■ Saved data entries:
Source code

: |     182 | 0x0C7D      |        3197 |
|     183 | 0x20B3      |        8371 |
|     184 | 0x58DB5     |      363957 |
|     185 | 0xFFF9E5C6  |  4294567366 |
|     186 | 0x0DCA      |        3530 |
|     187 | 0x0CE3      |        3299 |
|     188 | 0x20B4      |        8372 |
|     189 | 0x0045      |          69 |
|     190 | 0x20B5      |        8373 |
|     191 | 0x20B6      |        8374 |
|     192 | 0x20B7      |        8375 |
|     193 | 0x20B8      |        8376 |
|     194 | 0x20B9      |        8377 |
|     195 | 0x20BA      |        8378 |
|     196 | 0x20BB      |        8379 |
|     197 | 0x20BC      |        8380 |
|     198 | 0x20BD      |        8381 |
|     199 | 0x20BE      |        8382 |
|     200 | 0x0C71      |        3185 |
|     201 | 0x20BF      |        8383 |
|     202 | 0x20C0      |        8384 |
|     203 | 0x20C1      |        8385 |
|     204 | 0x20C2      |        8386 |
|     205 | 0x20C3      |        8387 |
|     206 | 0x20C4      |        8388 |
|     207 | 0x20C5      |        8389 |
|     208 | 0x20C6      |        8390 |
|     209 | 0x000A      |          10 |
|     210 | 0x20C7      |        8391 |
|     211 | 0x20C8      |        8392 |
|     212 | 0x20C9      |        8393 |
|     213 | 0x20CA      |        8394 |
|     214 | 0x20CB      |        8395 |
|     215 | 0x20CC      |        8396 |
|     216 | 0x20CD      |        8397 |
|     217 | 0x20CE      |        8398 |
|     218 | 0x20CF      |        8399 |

■ Work task:
The answer should be all the entries, restated with no word changed.

■ Your solution:
Source code

: |     182 | 0x0C7D      |        3197 |
|     183 | 0x20B3      |        8371 |
|     184 | 0x58DB5     |      363957 |
|     185 | 0xFFF9E5C6  |  4294567366 |
|     186 | 0x0DCA      |        3530 |
|     187 | 0x0CE3      |        3299 |
|     188 | 0x20B4      |        8372 |
|     189 | 0x0045      |          69 |
|     190 | 0x20B5      |        8373 |
|     191 | 0x20B6      |        8374 |
|     192 | 0x20B7      |        8375 |
|     193 | 0x20B8      |        8376 |
|     194 | 0x20B9      |        8377 |
|     195 | 0x20BA      |        8378 |
|     196 | 0x20BB      |        8379 |
|     197 | 0x20BC      |        8380 |
|     198 | 0x20BD      |        8381 |
|     199 | 0x20BE      |        8382 |
|     200 | 0x0C71      |        3185 |
|     201 | 0x20BF      |        8383 |
|     202 | 0x20C0      |        8384 |
|     203 | 0x20C1      |        8385 |
|     204 | 0x20C2      |        8386 |
|     205 | 0x20C3      |        8387 |
|     206 | 0x20C4      |        8388 |
|     207 | 0x20C5      |        8389 |
|     208 | 0x20C6      |        8390 |
|     209 | 0x000A      |          10 |
|     210 | 0x20C7      |        8391 |
|     211 | 0x20C8      |        8392 |
|     212 | 0x20C9      |        8393 |
|     213 | 0x20CA      |        8394 |
|     214 | 0x20CB      |        8395 |
|     215 | 0x20CC      |        8396 |
|     216 | 0x20CD      |        8397 |
|     217 | 0x20CE      |        8398 |
|     218 | 0x20CF      |        8399 |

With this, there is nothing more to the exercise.